Problem requirements —
Return exactly the lines of the data below, from the one that contains "Figure 3. Association" through the final line, and leave out every picture.

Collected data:
----

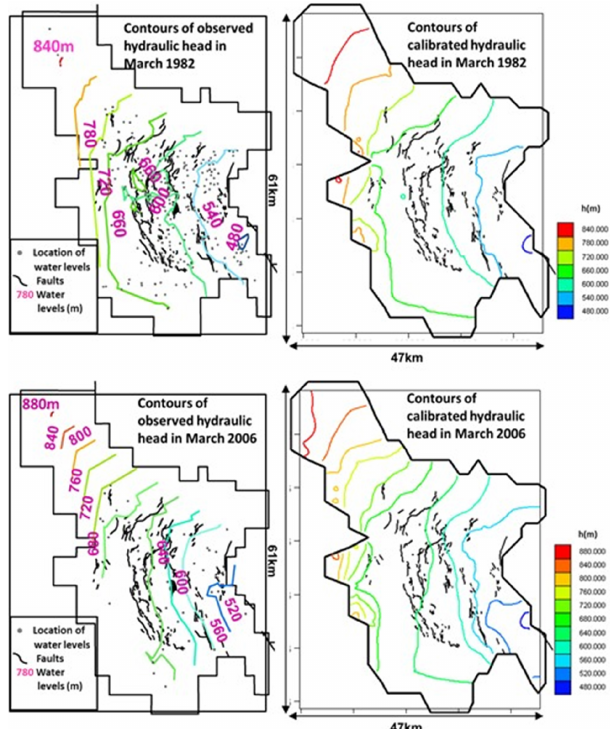
Figure 4. Observed (left) vs simulated (right) water levels after 1982 (top) and 2006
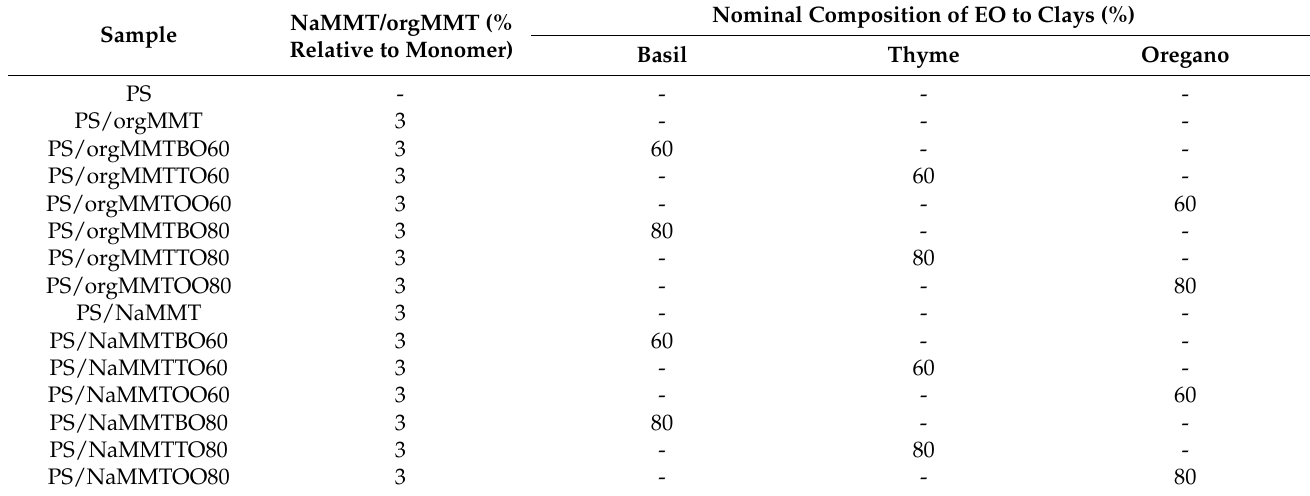
Table 1. Designation and amounts (wt %) of oregano oil, thyme oil, basil oil and sodium montmorillonite (NaMMT) or organo-modified montmorillonite (orgMMT) used for the preparation of all NaMMTEO hybrids and orgMMTEO hybrids.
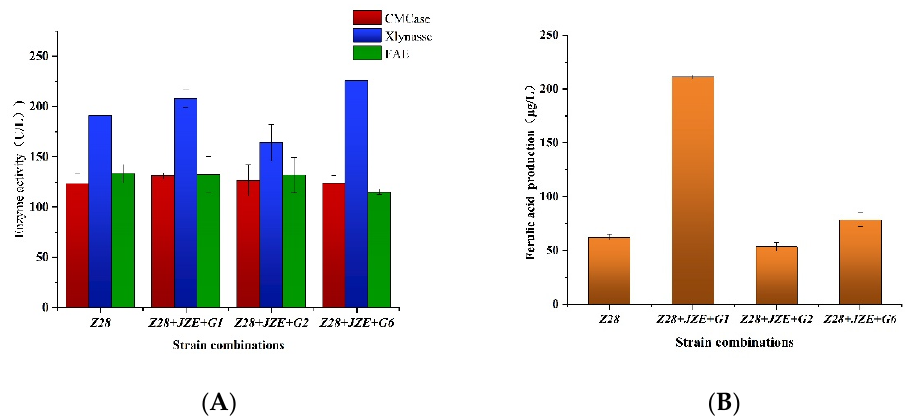
Figure 2. Analysis of enzyme activity ( A ) and FA production ( B ) during the combined culture of feruloyl esterase-producing strains, xylanase-producing strains, and CMCase-producing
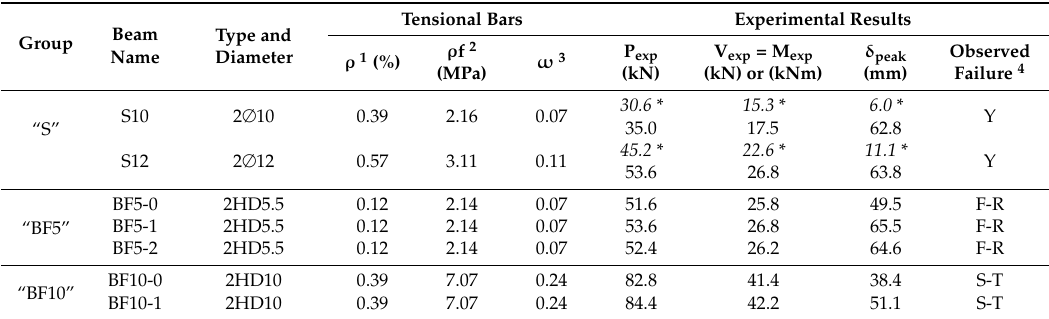
1 Geometrical reinforcement ratio: ρ 2 Geometrical reinforcement ratio s for the steel bars and ρ f for the C-FRP bars. × tensile strength: ρ s f y for the steel bars and ρ f f fu for the C-FRP bars. 3 Mechanical reinforcement ratio: ω s = ρ s f y /f c for the steel bars and ω f = ρ f f fu /f c for the C-FRP bars. 4 Failure mode notation: Y: Typical flexural failure after steel Yielding with adequate ductility; F-R: Flexural failure due to the rupture of the carbon fibers of the C-FRP bars; S-T: Shear failure due to the diagonal Tension cracking. * Test results at steel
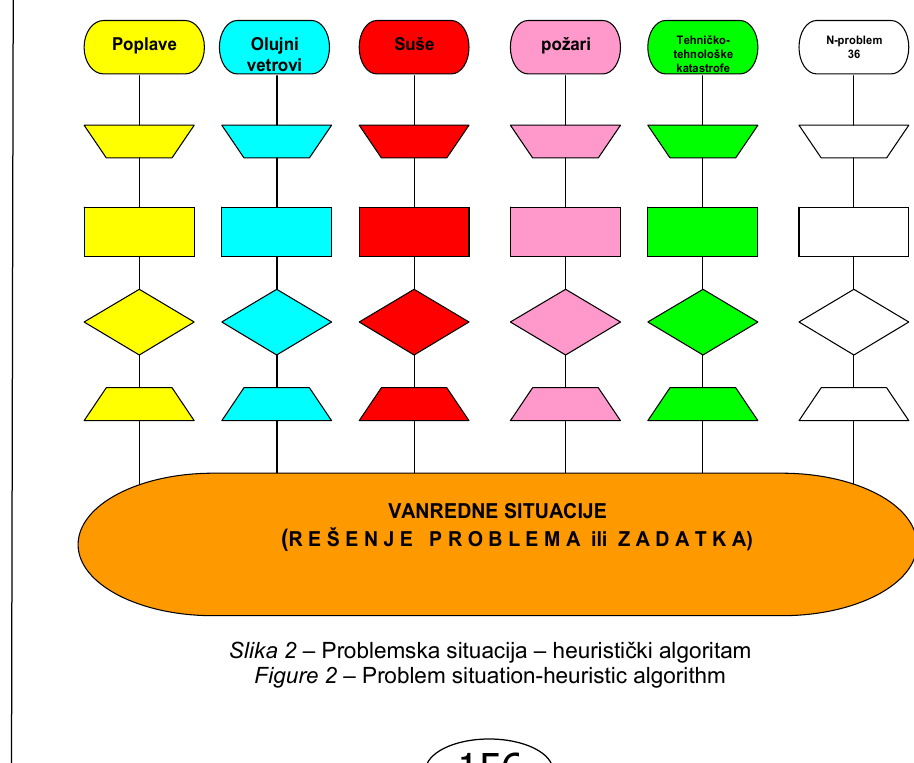
Figure 1 – Representation of different emergency situations in Serbia and Montenegro (1989-2006). Taken from the Final Report on the risks of the countries of the South East Europe Initiative for risk management of emergencies in SEE-SEEDRMI, July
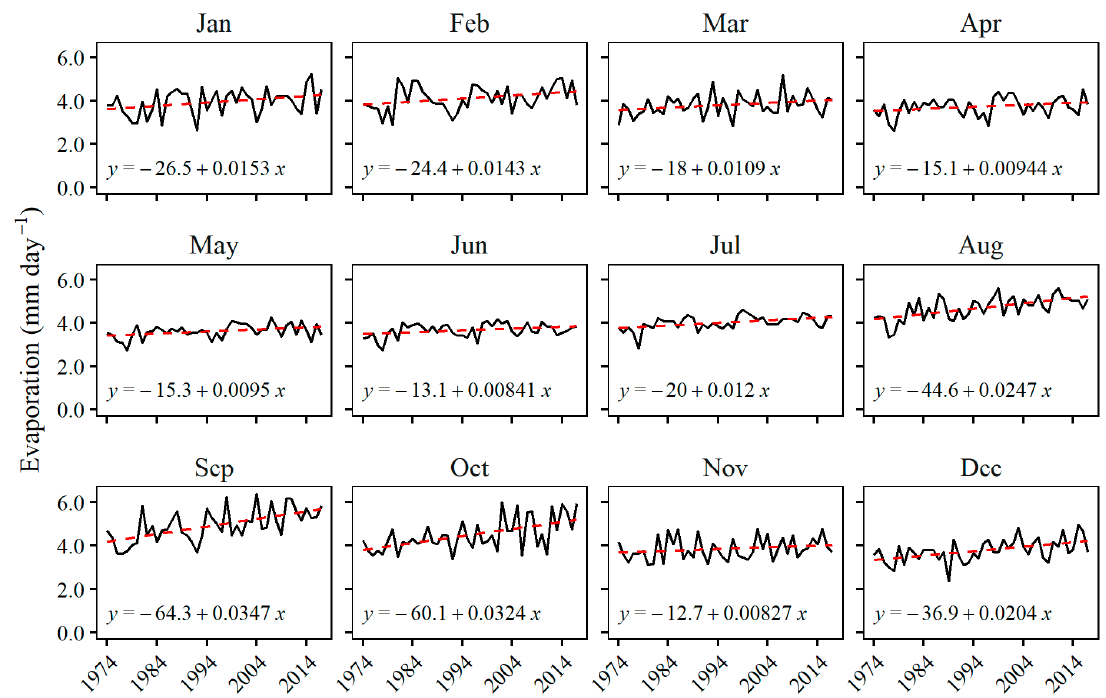
Figure 8. Average monthly evaporation estimated by the average of the best performing methods (KNF: Kohler et al. (1955) and L93: Linacre (1993)) based on the historical series and trend line (dashed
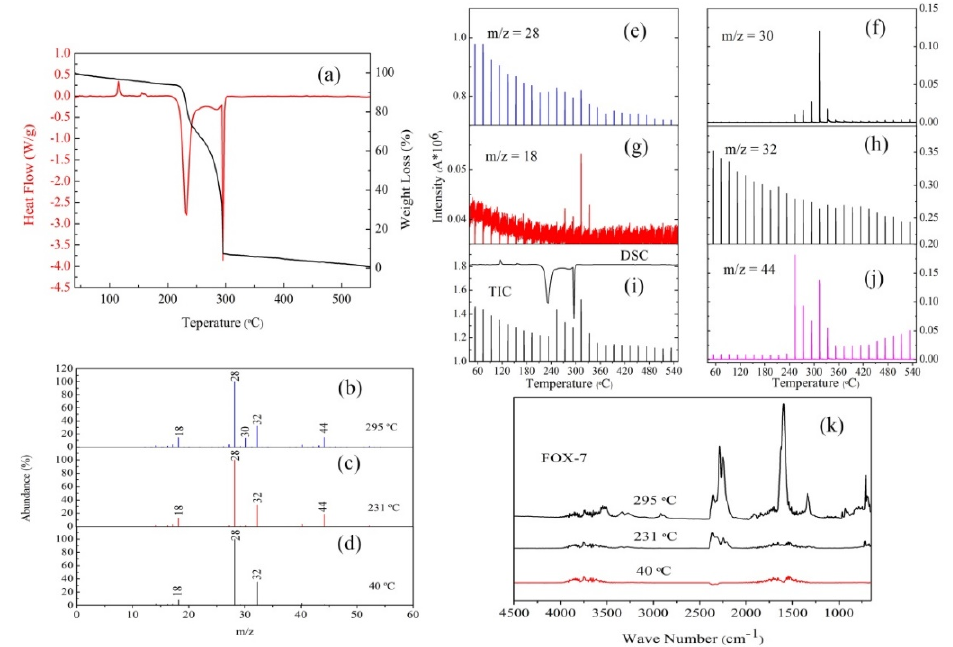
Figure 9. ( a ) DSC and TG curves of FOX-7 with heating rate of 10 ◦ C / min; the MS spectra of FOX-7 at ( b ) 295 ◦ C, ( c ) 231 ◦ C and ( d ) 40 ◦ C; the ion current spectra of FOX-7 in the decomposition with ( e ) m / z = 28, ( f ) m / z = 30, ( g ) m / z = 18, ( h ) m / z = 32, ( i ) total ion current, ( j ) m / z = 44; ( k ) IR spectra of FOX-7 at 295 ◦ C, 231 ◦ C and 40 ◦ C.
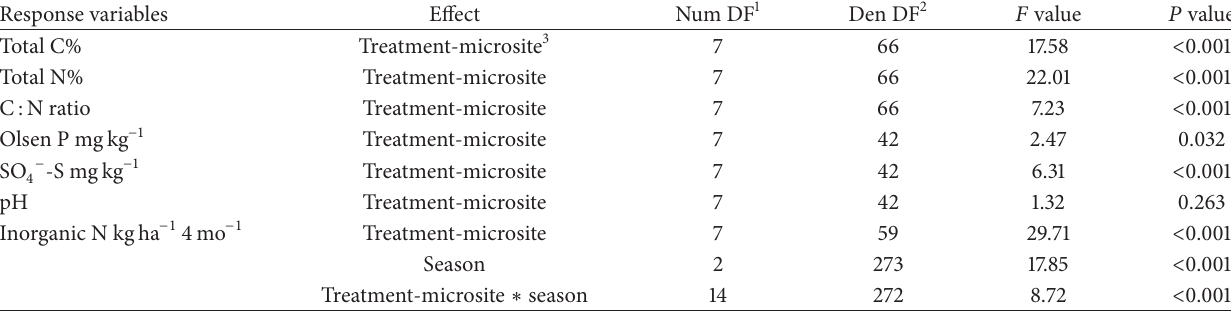
Table 2: Soil nutrient mixed-model analysis of variance and type III 𝐹 -tests from maximum likelihood estimation.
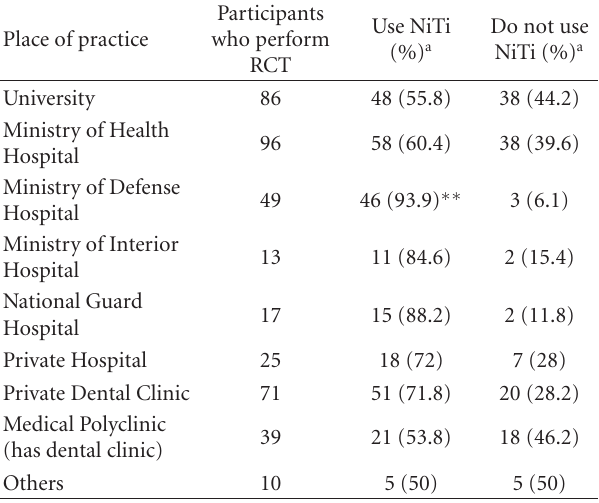
Table 6: Response details for NTRF usage and type of practice.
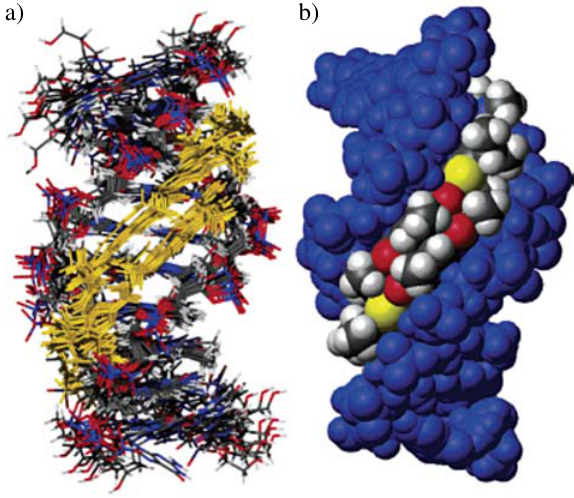
Figure 1. Representation of the solution structure of the complex between two Thiazotropsin A molecules (1 and 2 ) determined in aqueous solution by NMR spectroscopy. (a) Overlay of a family of 10 lowest energy structures taken from different parts of the mole- cular dynamics trajectory; the ligand is represented in gold. (b) CPK representation of the average structure looking into the minor groove: ligand atoms are coloured by atom type; all DNA atoms are shown in blue (reprinted with permission from J. Am. Chem. Soc. , 2004 , 126 , 11338. Copyright 2004 American Chemical Society).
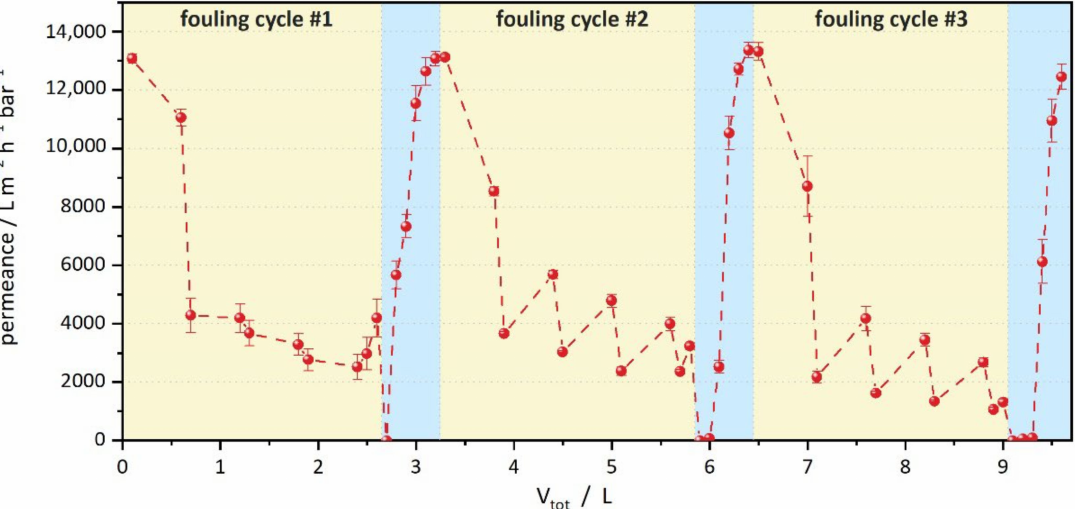
Figure 6. Reusability of lipolytic PVDF- g -EL within 3 consecutive fouling and self-cleaning cy- cles. Fouling cycles are highlighted with a yellow background, self-cleaning cycles (each 3 h) are highlighted with a blue background. PVDF-Ref was not used due to severe fouling after the first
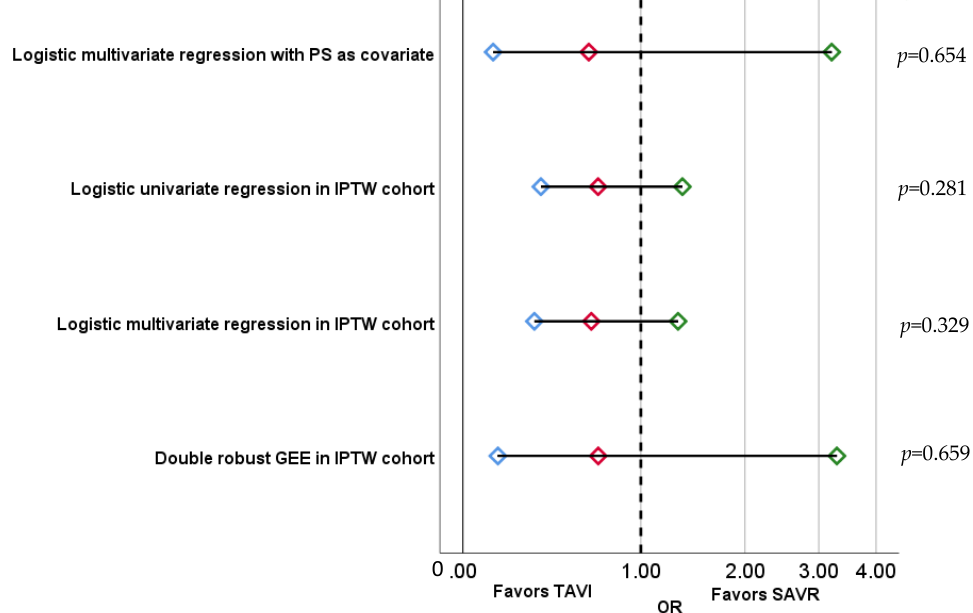
Figure 3. Association between aortic valve procedure and infective endocarditis after adjusting for cofounders with propensity score in different sensitivity analyses. Red dot indicates the Odds Ratio (OR), and the interval between blue and green dots indicates 95% confidence interval for the OR. TAVI: Transcatheter aortic valve implantation. SAVR: Surgical aortic valve replacement.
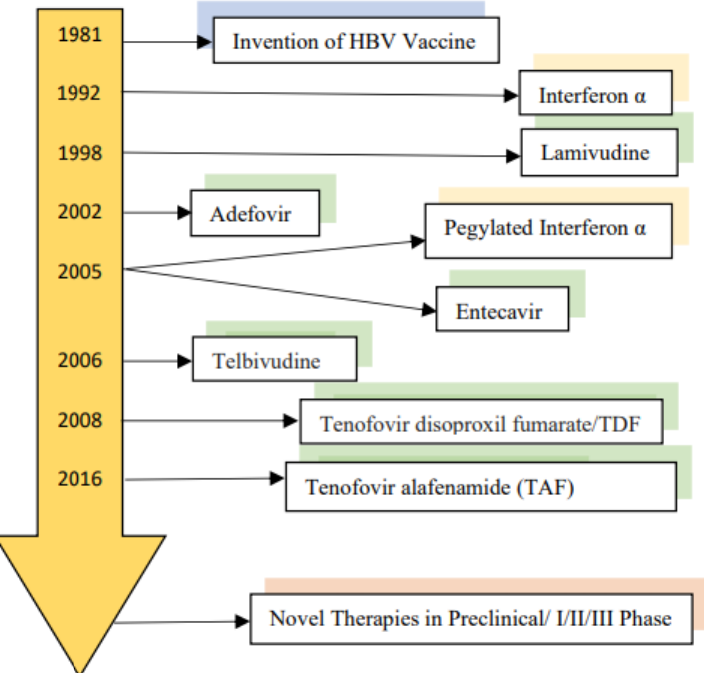
Figure 3. Development and approval of the HBV Therapy.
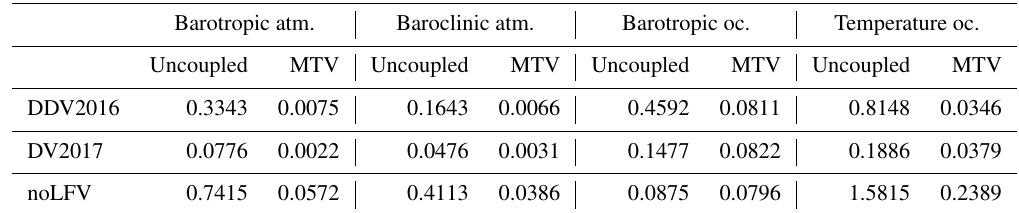
Table 2. Component averaged Kullback–Leibler divergence with respect to the distributions of the full coupled system, in the case of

----

The answer —
Figure 3. Association between aortic valve procedure and infective endocarditis after adjusting for cofounders with propensity score in different sensitivity analyses. Red dot indicates the Odds Ratio (OR), and the interval between blue and green dots indicates 95% confidence interval for the OR. TAVI: Transcatheter aortic valve implantation. SAVR: Surgical aortic valve replacement.
Figure 3. Development and approval of the HBV Therapy.
Table 2. Component averaged Kullback–Leibler divergence with respect to the distributions of the full coupled system, in the case of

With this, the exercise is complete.